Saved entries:
# # # # #
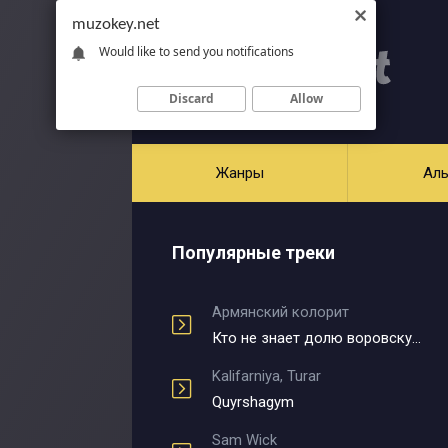
muzokey.net
Would like to send you notifications
Discard
Allow
Жанры
Ал
Популярные треки
Армянский колорит
Кто не знает долю воровскую
Kalifarniya, Turar
Quyrshagym
Sam Wick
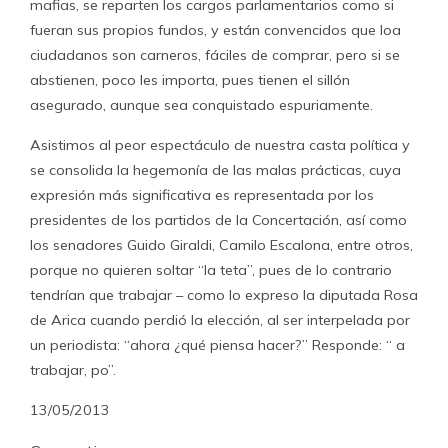
mafias, se reparten los cargos parlamentarios como si
fueran sus propios fundos, y están convencidos que loa
ciudadanos son carneros, fáciles de comprar, pero si se
abstienen, poco les importa, pues tienen el sillón
asegurado, aunque sea conquistado espuriamente.
Asistimos al peor espectáculo de nuestra casta política y
se consolida la hegemonía de las malas prácticas, cuya
expresión más significativa es representada por los
presidentes de los partidos de la Concertación, así como
los senadores Guido Giraldi, Camilo Escalona, entre otros,
porque no quieren soltar “la teta”, pues de lo contrario
tendrían que trabajar – como lo expreso la diputada Rosa
de Arica cuando perdió la elección, al ser interpelada por
un periodista: “ahora ¿qué piensa hacer?” Responde: “ a
trabajar, po”.
13/05/2013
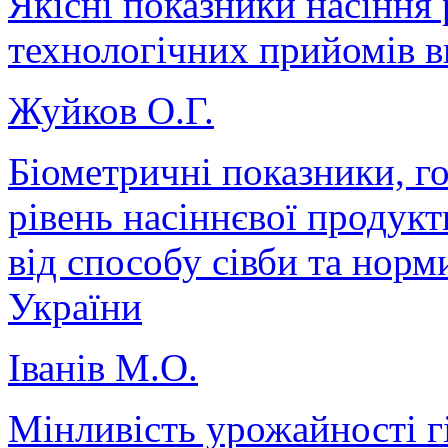
Якісні показники насіння
технологічних прийомів 
Жуйков О.Г.
Біометричні показники, го
рівень насіннєвої продукт
від способу сівби та норм
України
Іванів М.О.
Мінливість урожайності г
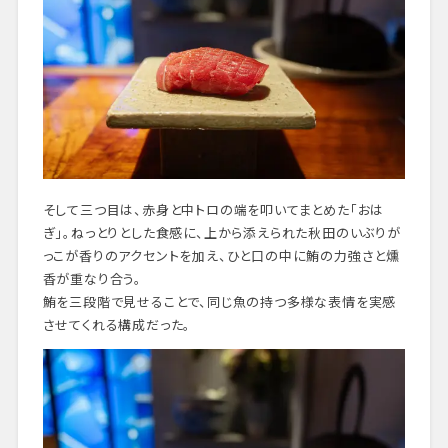
そして三つ目は、赤身と中トロの端を叩いてまとめた「おは
ぎ」。ねっとりとした食感に、上から添えられた秋田のいぶりが
っこが香りのアクセントを加え、ひと口の中に鮪の力強さと燻
香が重なり合う。
鮪を三段階で見せることで、同じ魚の持つ多様な表情を実感
させてくれる構成だった。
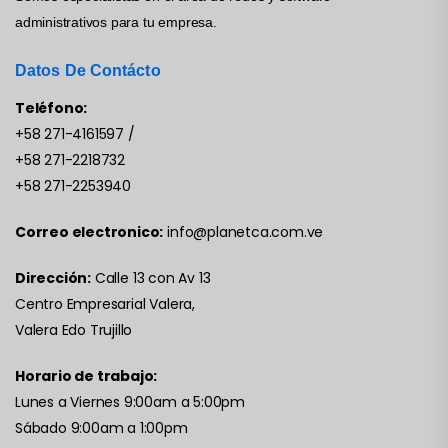
administrativos para tu empresa.
Datos De Contácto
Teléfono:
+58 271-4161597
/
+58 271-2218732
+58 271-2253940
Correo electronico:
info@planetca.com.ve
Dirección:
Calle 13 con Av 13
Centro Empresarial Valera,
Valera Edo Trujillo
Horario de trabajo:
Lunes a Viernes 9:00am a 5:00pm
Sábado 9:00am a 1:00pm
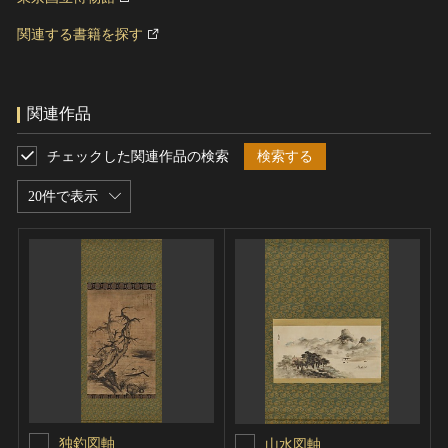
関連する書籍を探す
関連作品
チェックした関連作品の検索
検索する
20件で表示
独釣図軸
山水図軸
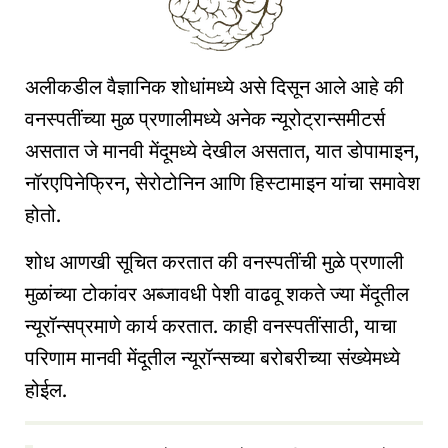
अलीकडील वैज्ञानिक शोधांमध्ये असे दिसून आले आहे की
वनस्पतींच्या मुळ प्रणालीमध्ये अनेक न्यूरोट्रान्समीटर्स
असतात जे मानवी मेंदूमध्ये देखील असतात, यात डोपामाइन,
नॉरएपिनेफ्रिन, सेरोटोनिन आणि हिस्टामाइन यांचा समावेश
होतो.
शोध आणखी सूचित करतात की वनस्पतींची मुळे प्रणाली
मुळांच्या टोकांवर अब्जावधी पेशी वाढवू शकते ज्या मेंदूतील
न्यूरॉन्सप्रमाणे कार्य करतात. काही वनस्पतींसाठी, याचा
परिणाम मानवी मेंदूतील न्यूरॉन्सच्या बरोबरीच्या संख्येमध्ये
होईल.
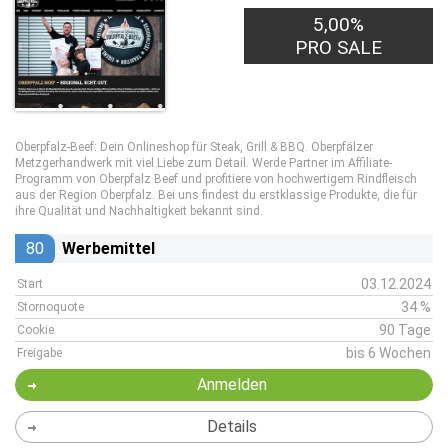
5,00%
PRO SALE
Oberpfalz-Beef: Dein Onlineshop für Steak, Grill & BBQ. Oberpfälzer
Metzgerhandwerk mit viel Liebe zum Detail. Werde Partner im Affiliate-
Programm von Oberpfalz Beef und profitiere von hochwertigem Rindfleisch
aus der Region Oberpfalz. Bei uns findest du erstklassige Produkte, die für
ihre Qualität und Nachhaltigkeit bekannt sind.
80
Werbemittel
03.12.2024
Start
34 %
Stornoquote
90 Tage
Cookie
bis 6 Wochen
Freigabe
Anmelden
Details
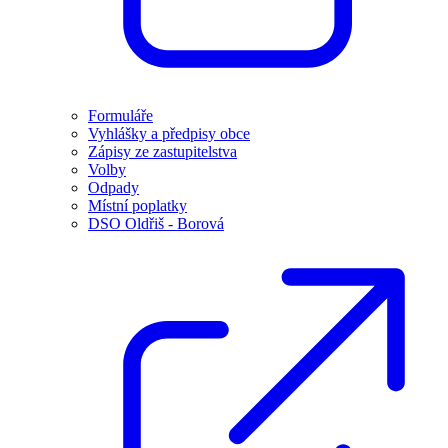
Formuláře
Vyhlášky a předpisy obce
Zápisy ze zastupitelstva
Volby
Odpady
Místní poplatky
DSO Oldřiš - Borová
# # # # #
* _Requirement_
Search the lines above for the string "trabajar" and copy each line that has it.

* _Task answer_
tendrían que trabajar – como lo expreso la diputada Rosa
trabajar, po”.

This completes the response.